La película (con una muy cuidada fotografía de Leandro Martínez) arranca con una Buenos Aires nocturna que va amaneciendo (con la melodía de una versión instrumental y con aires latinos de la canción harrisoniana Here Comes the Sun de fondo). Estamos en el 30 de diciembre de 1995 y en una terraza, en pleno centro porteño y en medio de una ola de calor que superará los 40º, se irán reuniendo seis amigas que se preparan para participar en un concurso de salsa. Entre mates y churros, con un cassette TDK (rebobinado con birome, claro) sonando, estas adoradoras del sol se irán tostando mientras sueñan con un objetivo común: viajar a Cuba (con el dinero que no tienen y discuten cómo conseguir) y disfrutar así del verano eterno.
Los personajes tratan de cubrir el mayor espectro posible, pero en general resultan bastante estereotipados y superficiales: Vicky (Violeta Urtizberea) es una atractiva empleada a la que le ofrecen la oportunidad de ganar buena plata en películas porno; Kari (Elisa Carricajo) es la especialista en terapias alternativas y onda new age; Sol (Maricel Alvarez) se las sabe todas (o eso cree); Vale (Marina Bellati) vive angustiada por sus problemas con los hombres (se está divorciando y ya tiene un nuevo amante casado); Lala (Luisana Lopilato), recién llegada al núcleo, es bastante naïf, cholula y obsesionada con la vida extraterrestre; y Flor (Carla Peterson) es la líder del grupo. Una peluquera, una psicóloga, una empleada de un laboratorio fotográfico, una telefonista de una empresa de radiotaxis, una manicura y una promotora que serían algo así como exponentes que resumen la idiosincrasia de la clase media algo decadente, frustrada (o que aspira a más) de la consumista Buenos Aires de los años ’90.
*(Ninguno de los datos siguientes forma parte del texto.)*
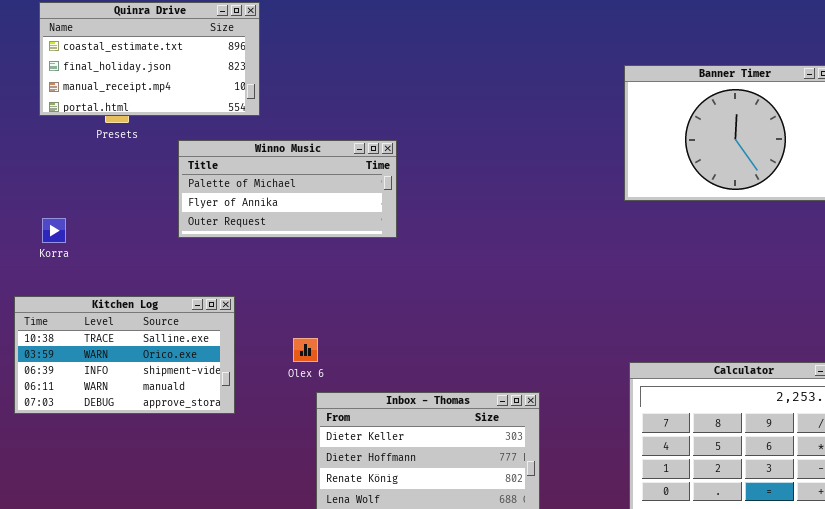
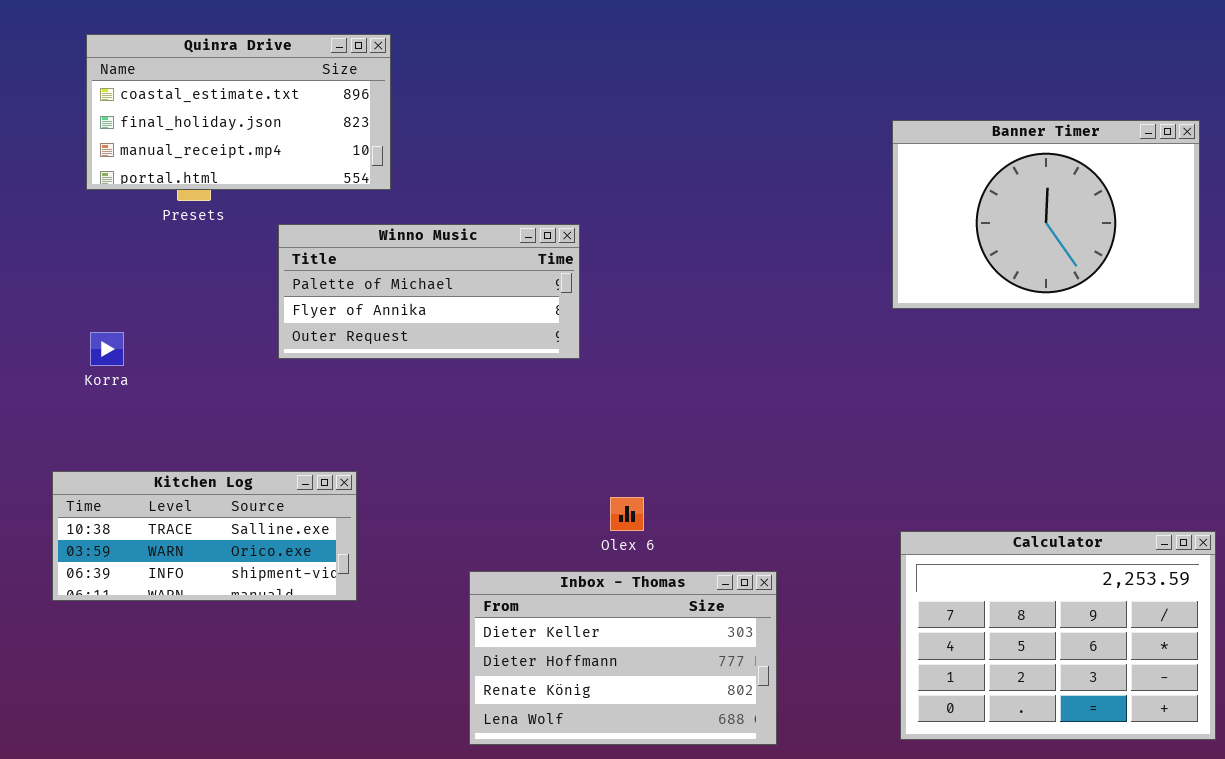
Kitchen Log: [14,296,235,414] -> [52,471,357,601], resized
Olex 6: [293,338,318,362] -> [610,497,644,531], moved

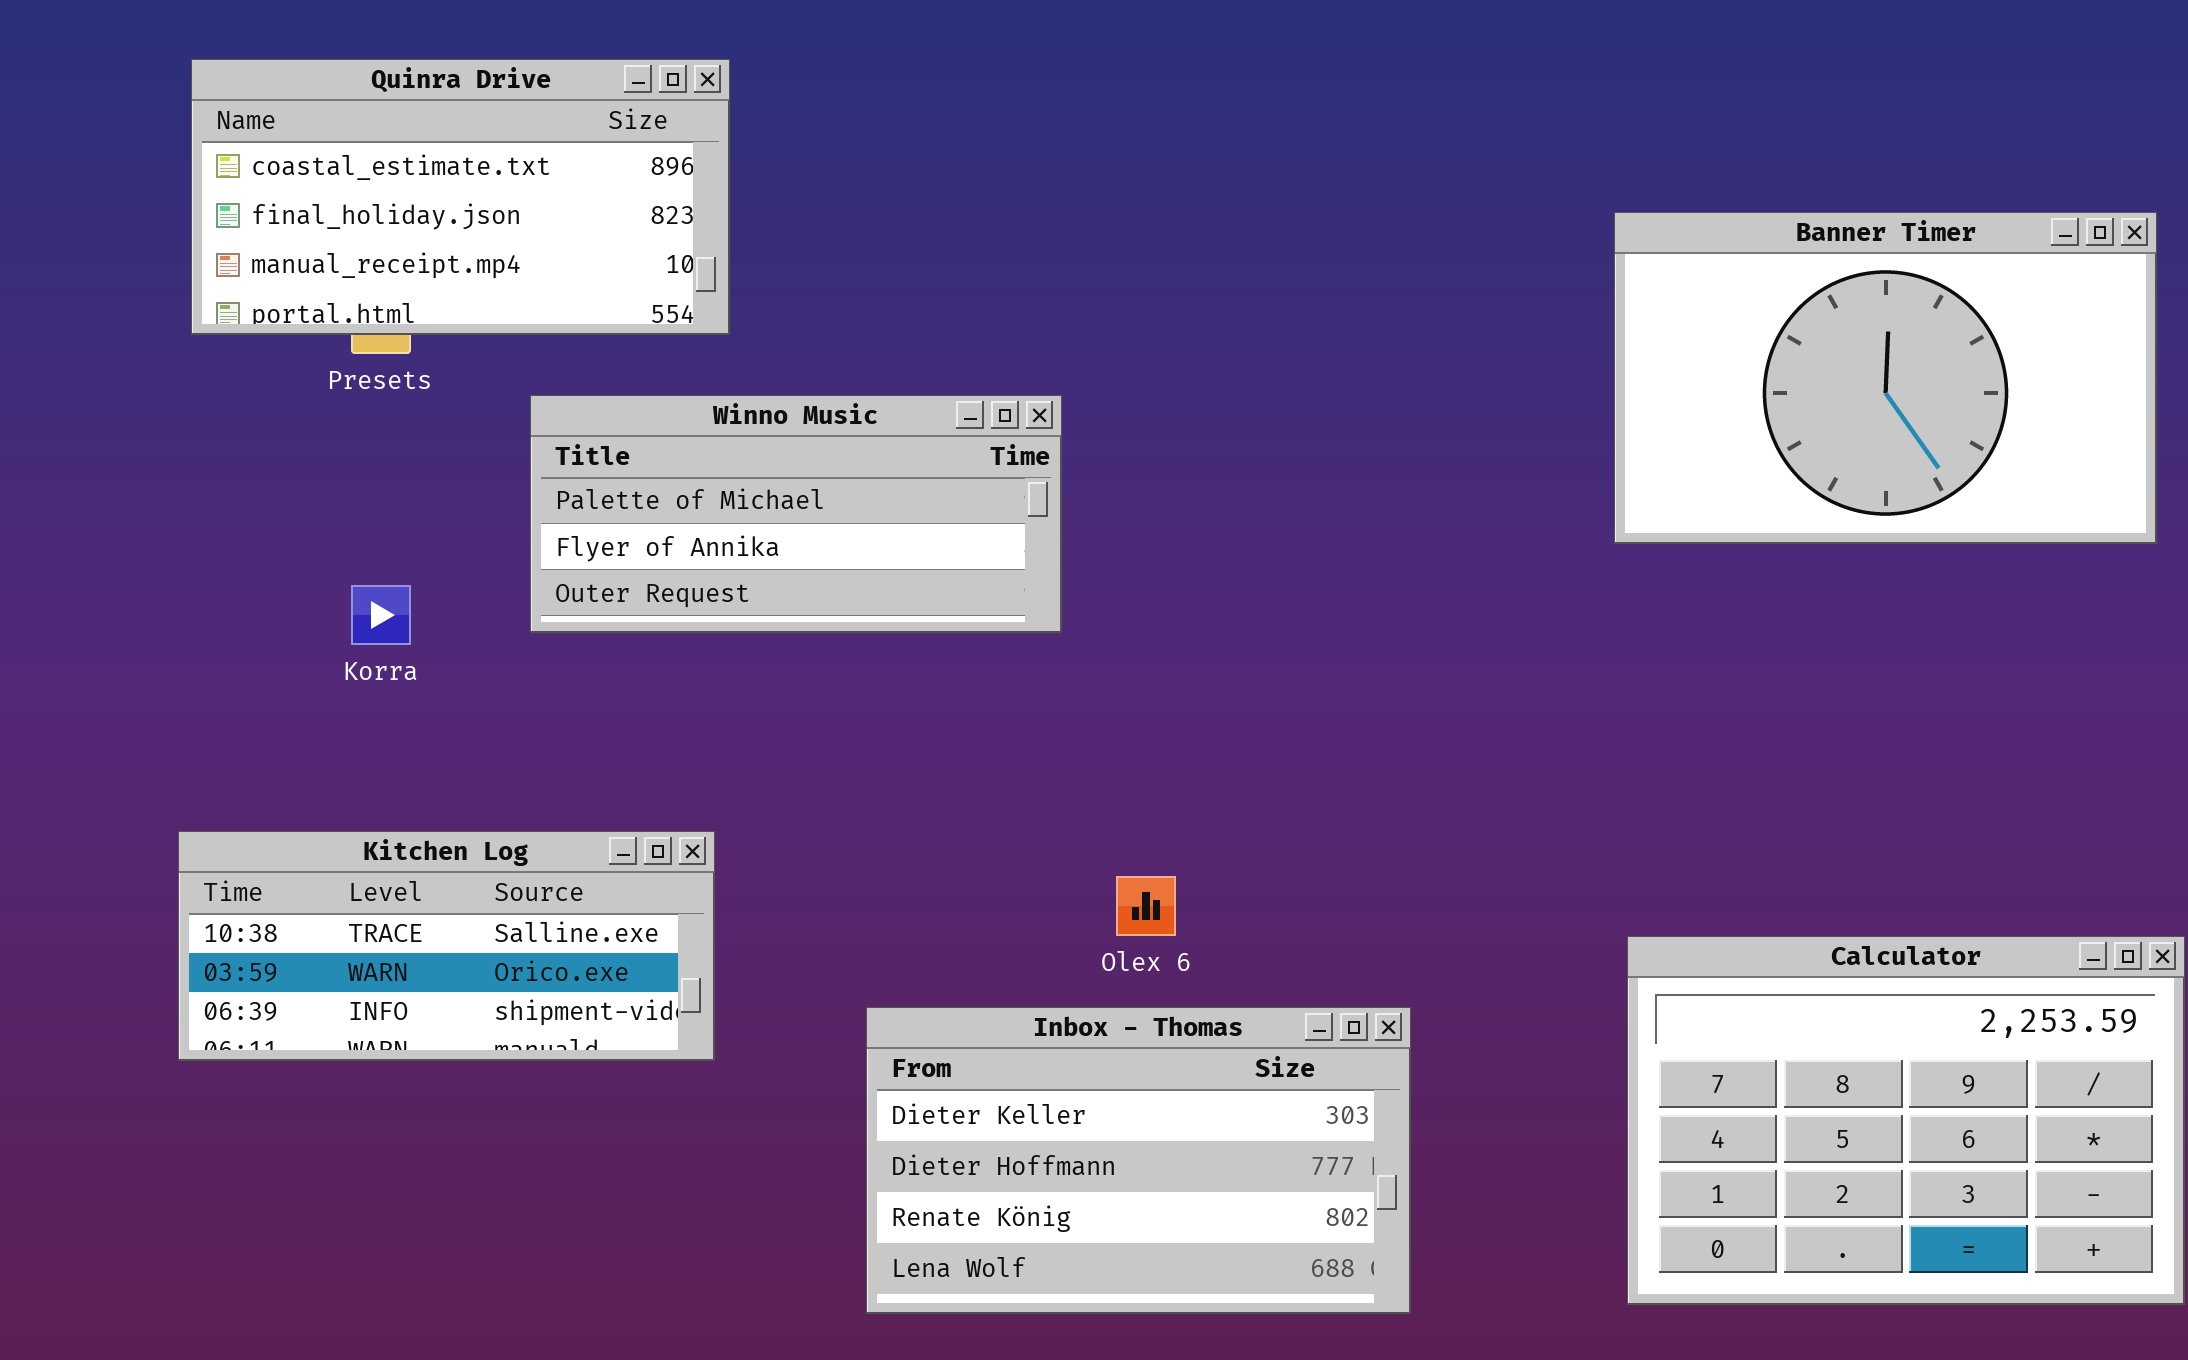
Korra: [90,332,124,366] -> [351,585,411,645], moved
Kitchen Log: [52,471,357,601] -> [178,831,715,1061], moved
A la película le sobran parlamentos (no siempre ocurrentes ni inspirados) y le falta fluidez. Las distintas escenas resultan demasiado armadas, calculadas y/o forzadas (el baile grupal con mímica parece un videoclip que podría extrapolarse) o demasiado cerca del cliché y del lugar común (se fuman un porro con música de… reggae, se apela a referencias de época bastante obvias con énfasis en la tecnología como la llegada del CD, el boom de los videoclubes y sus VHS, la aparición de los primeros celulares, etc.). Así, más allá de cierto encanto de algunos pasajes y de la innegable belleza (de las chicas y de las imágenes), Las insoladas resulta un triunfo del concepto y de la forma por sobre el contenido.